Elevated serum gamma globulin or low complement levels in patients with symptoms of Sjögren’s syndrome (SS) may predict their likelihood of progression to the autoimmune disease, according to findings from a longitudinal cohort study.

“Identification of serological variables that predict the development of Sjögren’s syndrome may contribute to earlier diagnosis and treatment of the disease and, ultimately, better long-term outcome,” Caroline H. Shiboski, DDS, PhD , chair of the department of orofacial sciences at the University of California, San Francisco, and her coauthors wrote.

The researchers described the results of a follow-up visit 2 years after baseline for 771 of 3,310 participants in the Sjögren’s International Collaborative Clinical Alliance (SICCA) registry.

Approximately half of the participants did not meet either the 2012 American College of Rheumatology criteria or the 2016 ACR-European League Against Rheumatism criteria for Sjögren’s syndrome at baseline. At follow-up, 8% met the ACR criteria, and 9% met the ACR-EULAR criteria (Arthritis Care Res. 2017 April 24. doi: 10.1002/acr.23264 ).
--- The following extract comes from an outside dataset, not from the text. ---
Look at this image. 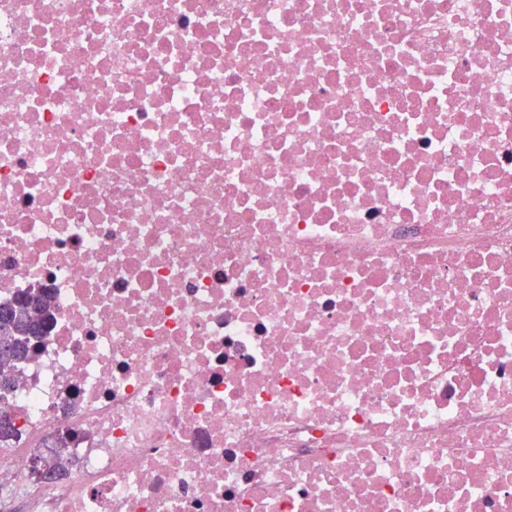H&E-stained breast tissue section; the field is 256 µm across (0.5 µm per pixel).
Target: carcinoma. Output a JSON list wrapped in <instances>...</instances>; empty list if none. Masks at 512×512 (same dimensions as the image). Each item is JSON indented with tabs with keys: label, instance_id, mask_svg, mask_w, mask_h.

For the other patients, those who did not progress according to either criteria, the researchers “observed remarkable stability over 2-3 years for both individual phenotypic features of SS and SS status, a finding consistent with smaller prospective studies with longer durations of follow-up.”

The participants with hypergammaglobulinemia at study entry, defined as immunoglobulin G greater than 1,445 mg/dL, were four times more likely to progress to full disease after 2 years (P = .006), while those with hypocomplementemia were six times more likely to progress (P = .004) than were those without. Hypocomplementemia was defined as C3 less than 90 mg/dL and/or C4 less than 16 mg/dL.

“However, the highest percentage of progression from not meeting the SS criteria at baseline to meeting them at the 2- to 3-year follow-up was among those who reported receiving immunomodulating/suppressive medications at both time points, both when using the ACR criteria (18% progressors) and the ACR-EULAR criteria (12% progressors),” the authors wrote.

In general, those with confirmed diagnosis at study entry showed reasonable stability in both individual phenotypic features and disease status.

Overall, 93% of participants who met the ACR criteria for SS at baseline still met those criteria at the 2- to 3-year follow-up, as did 89% of participants who met the ACR-EULAR criteria at baseline.

A majority of the participants who reverted from SS classification at baseline to failure to meet the criteria at follow-up had a change in labial salivary gland biopsy results. This occurred in 60% who met ACR criteria at baseline and 75% who met ACR-EULAR criteria at baseline.

More than 85% of participants in the study reported dry mouth or dry eyes, but participants with SS were much more likely to have positive anti-SSA, positive rheumatoid factor, antinuclear antibody titer of 1:320 or greater, hypergammaglobulinemia, and focal lymphocytic sialadenitis with a focus score of 1 or more focus per 4 mm2.

The researchers also reported a very low incidence (0.5%) of lymphoma among the participants available for follow-up.

The study was supported by the National Institutes of Health, the Jerome L. Greene Foundation, and the Rosalind Russell/Ephraim P. Engleman Rheumatology Research Center. Six authors declared consultancies, honoraria, and grants from pharmaceutical companies.